Question

If an element A shows two oxidation states $+2$ and $+3$. A forms oxides in such a way that they have a ratio 1 : 3 in a compound, the formula of the compound will be

• A. $A_8{O}_{11}$
• B. $A_4{O}_{11}$
• C. $A_9{O}_{11}$
• D. $A_5{O}_{11}$

Answer 1

The correct option is A $A_8{O}_{11}$

As we can see from the options, the number of oxygen atoms in the oxide of element A is 11.

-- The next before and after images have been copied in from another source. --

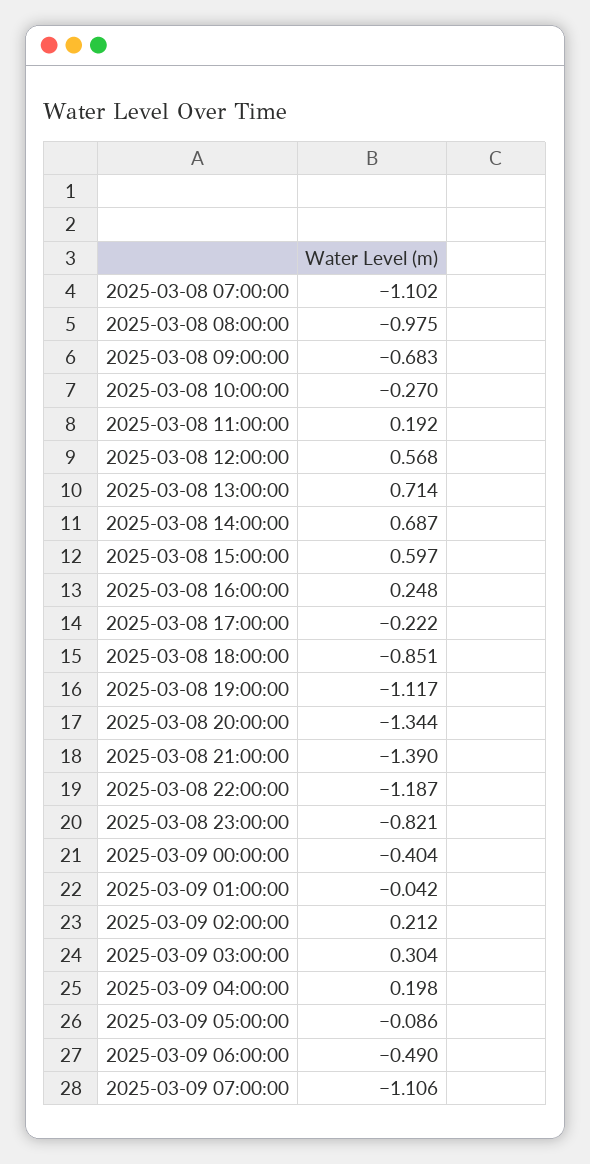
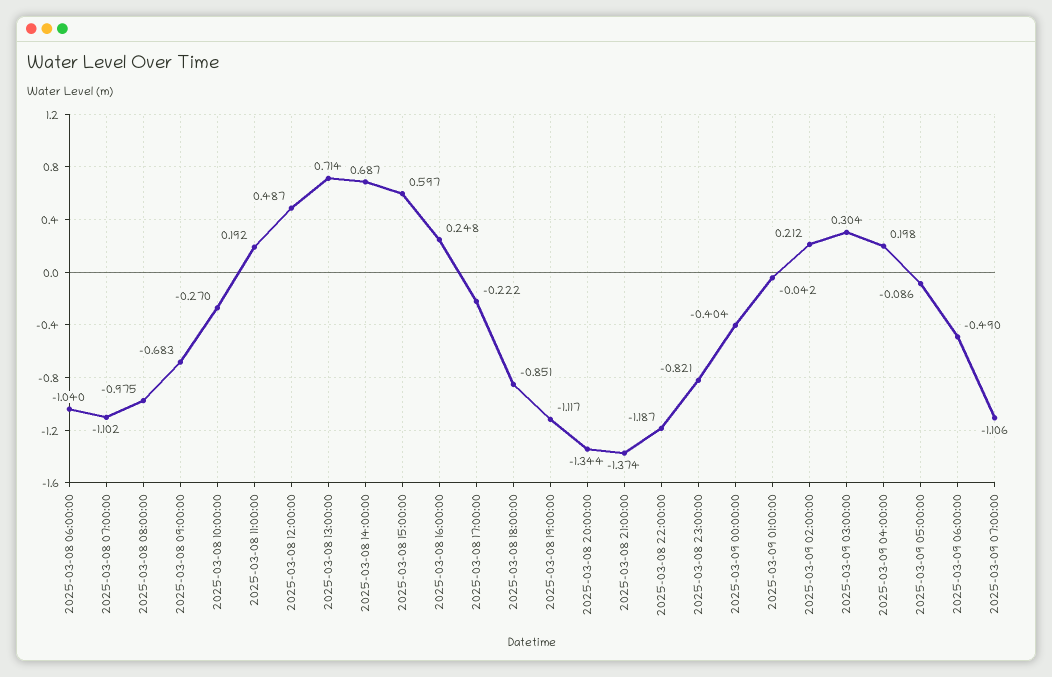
  {
    "2025-03-08 07:00:00": -1.102,
    "2025-03-08 08:00:00": -0.975,
    "2025-03-08 09:00:00": -0.683,
    "2025-03-08 10:00:00": -0.27,
    "2025-03-08 11:00:00": 0.192,
-   "2025-03-08 12:00:00": 0.568,
+   "2025-03-08 12:00:00": 0.487,
    "2025-03-08 13:00:00": 0.714,
    "2025-03-08 14:00:00": 0.687,
    "2025-03-08 15:00:00": 0.597,
    "2025-03-08 16:00:00": 0.248,
    "2025-03-08 17:00:00": -0.222,
    "2025-03-08 18:00:00": -0.851,
    "2025-03-08 19:00:00": -1.117,
    "2025-03-08 20:00:00": -1.344,
-   "2025-03-08 21:00:00": -1.39,
+   "2025-03-08 21:00:00": -1.374,
    "2025-03-08 22:00:00": -1.187,
    "2025-03-08 23:00:00": -0.821,
    "2025-03-09 00:00:00": -0.404,
    "2025-03-09 01:00:00": -0.042,
    "2025-03-09 02:00:00": 0.212,
    "2025-03-09 03:00:00": 0.304,
    "2025-03-09 04:00:00": 0.198,
    "2025-03-09 05:00:00": -0.086,
    "2025-03-09 06:00:00": -0.49,
-   "2025-03-09 07:00:00": -1.106
+   "2025-03-09 07:00:00": -1.106,
+   "2025-03-08 06:00:00": -1.04
  }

Let us consider that the number of atoms of element A in $+2$ oxidation state to be $x$ and the number of atoms of element A in $+3$ oxidation state to be $3x$

For a neutral molecule, the number of $+ve$ and $-ve$ charges should be equal and their sum will be zero.
$\therefore (+2\times x)+(+3\times 3x)+(-2\times 11)=0$
On solving we get, $11x-22=0,x=2$

So, the number of atoms of element A in $+2$ oxidation state, $x=2$
And the number of atoms of element A in $+3$ oxidation state, $3x=3\times 2=6$

$\therefore$ The total number of atoms of element A in the compound $=2+6=8$

The Molecular formula of the compound is $A_8{O}_{11}$